Existe una avispa que pone sus huevos en el cadáver de otro insecto al que ella misma ha dado muerte y arrastrado por las antenas hasta su madriguera. Naturalistas han removido las antenas y ello ha causado desconcierto en la avispa. No se le ocurre arrastrar el cadáver por una pata o por las alas. Si no tiene antenas no lo arrastra y lo abandona. ¿Pudo esta avispa “decidir” jalar al insecto por una pata? No. Su código genético se lo impidió.
También tenemos a los lemmings, esas pequeñas ratitas del círculo polar ártico parecidas a los hámsters, que misteriosamente efectúan un suicidio colectivo lanzándose al mar. ¿Quizá un lemming inteligente decida no morir y retirarse de la manada que se lanza al abismo? No. No es posible. Esa muerte está inscrita en el ADN del lemming.

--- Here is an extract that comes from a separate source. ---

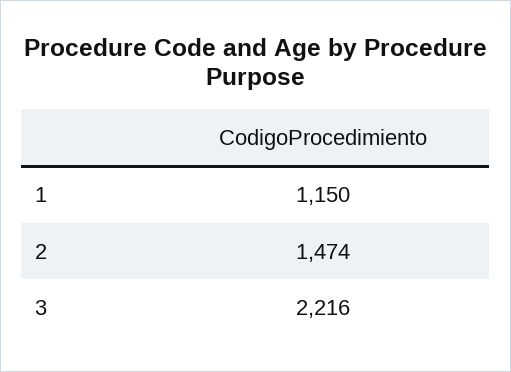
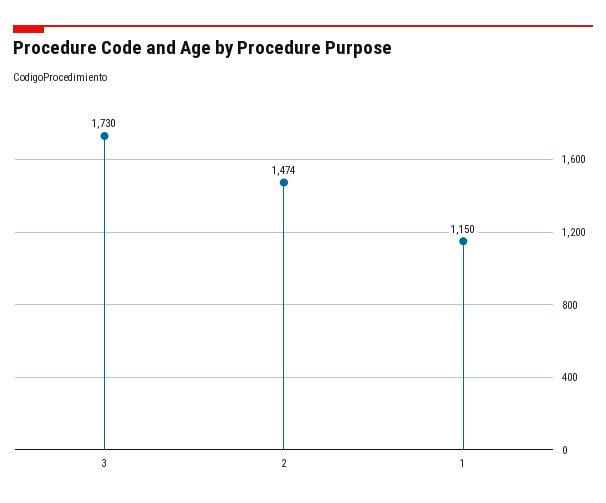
3: 2216 -> 1730

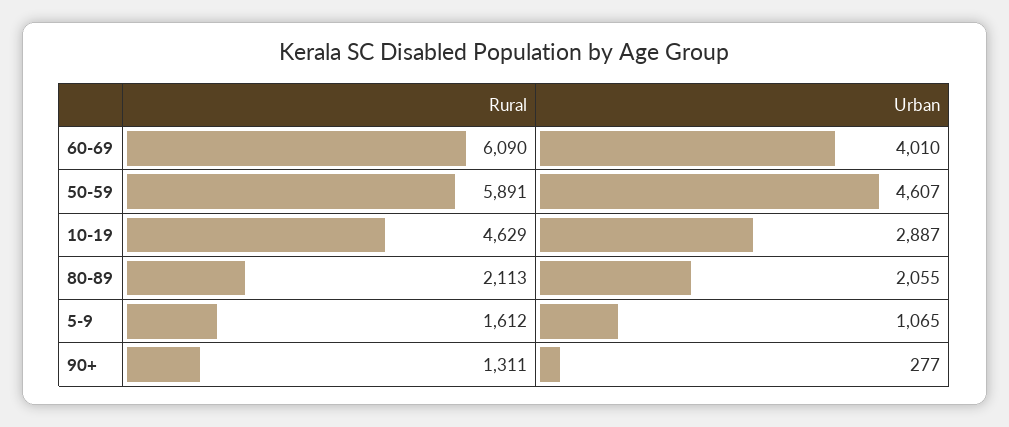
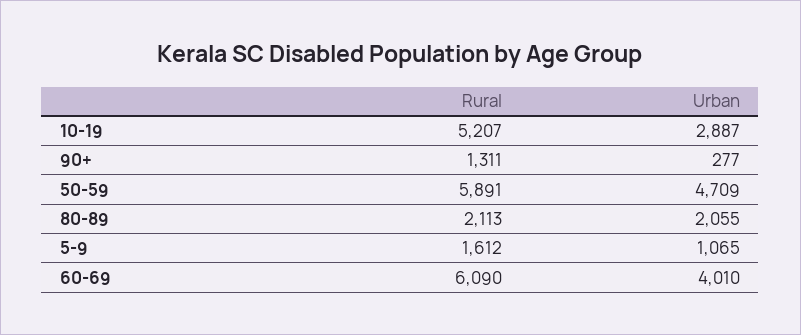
Urban, 50-59: 4607 -> 4709
Rural, 10-19: 4629 -> 5207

¿Y a qué viene todo esto? A que nosotros los peruanos somos una suerte de lemmings humanoides, sin capacidad de decisión. Nos dirigimos hacia el fracaso y el abismo porque así lo dictamina el mensaje ancestral que nos trae nuestro propio ADN, y nadie podrá hacer nada para evitarlo. En realidad, a nadie le interesa. ¿Alguien sufre por las hormigas cuando ve a un jardinero con su soplete fumigador?

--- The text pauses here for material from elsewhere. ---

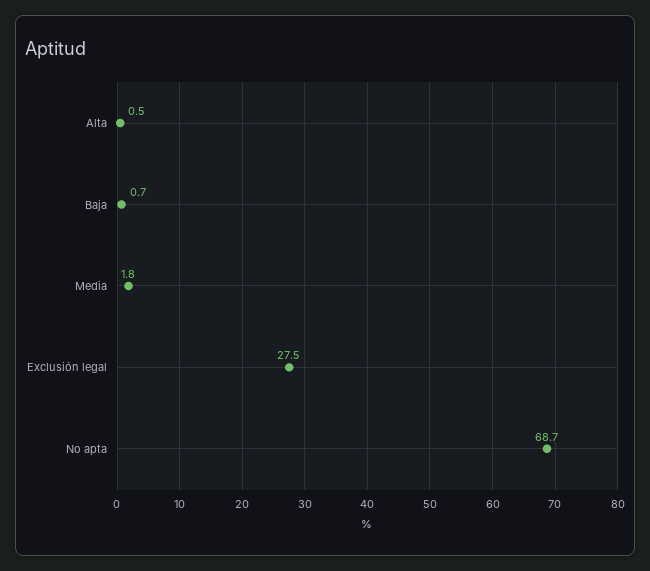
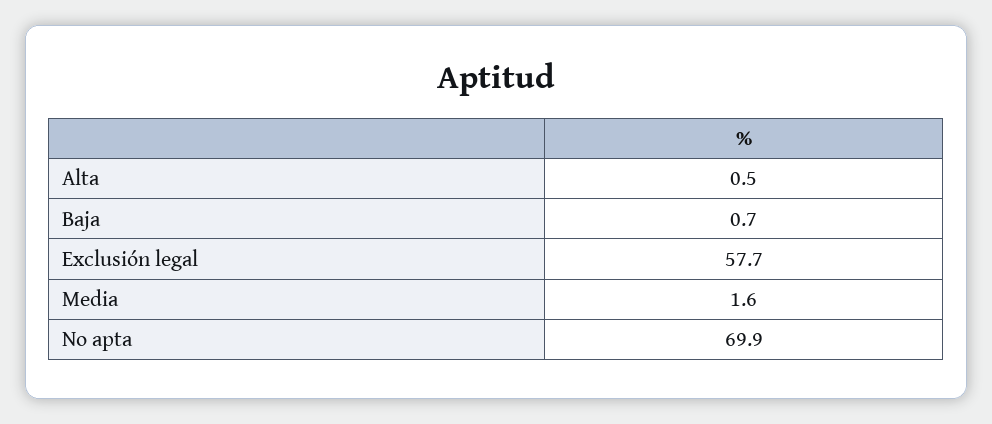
Media: 1.8 -> 1.6
Exclusión legal: 27.5 -> 57.7
No apta: 68.7 -> 69.9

Nuestro genoma y una ley abusiva nos ordenan una paráfrasis de la cojuda canción de “Tongo”: VOTA, PERUANO, VOTA...
…Y a votar nos dirigimos. ¿Por quién? Por aquel que tenga la mejor capacidad para convertirse en nuestro amo. Los peruanos –además–, que hemos sido esclavos desde antes de la existencia del Imperio Incaico, ya estamos acostumbrados. Dale a una persona un amo por un tiempo suficiente, y luego no podrá vivir sin ser esclavo. Cuando se nos ha regalado la libertad no hemos sabido qué hacer con ella, salvo renunciar y tornar a la esclavitud. La esclavitud tiene sus ventajas: no tienes que preocuparte por obtener comida ni vestido ni servicios médicos y, por sobre todo, responsabilidad cero. Que el amo –a quien le besamos los pies todos los días– nos dé lo que necesitamos y así nos ahorramos tener que pensar. Audacia cero, iniciativa cero. ¿Para qué coño necesitamos de esas huevadas? El amo proveerá ¿verdad?
También estamos acostumbrados a la zurriaga y al fuete, de modo que no hay problema.
Pero hay una forma en que podemos engañar y “baypasear” al mensaje genético a la hora de votar. Por favor, no voy a pedir “momentos de reflexión” ni demás cojudeces que piden los obispos. Sólo una cosita al momento de llenar nuestro voto. Sólo tengamos en mente una idea: si no votamos, nos va a caer una multa de la gran puta y no tenemos plata para pagarla, y estaremos jodidos por lo menos los próximos seis meses.
Sólo eso, por favor. No pensemos. No reflexionemos. No imaginemos el futuro del Perú. No nos pongamos dramáticos ni románticos. No pensemos en monitores ni en morros ni en brujos de los Andes. Sólo en la multa. Que nuestro voto sea cien por ciento aleatorio.
Que la naturaleza decida... y que la metagalaxia se apiade de nosotros.
Hasta más vernos.


Por: ANDRÉS BEDOYA UGARTECHE columna "La Ortiga" Diario Correo
Publicado Jueves, 6 de Abril de 2006.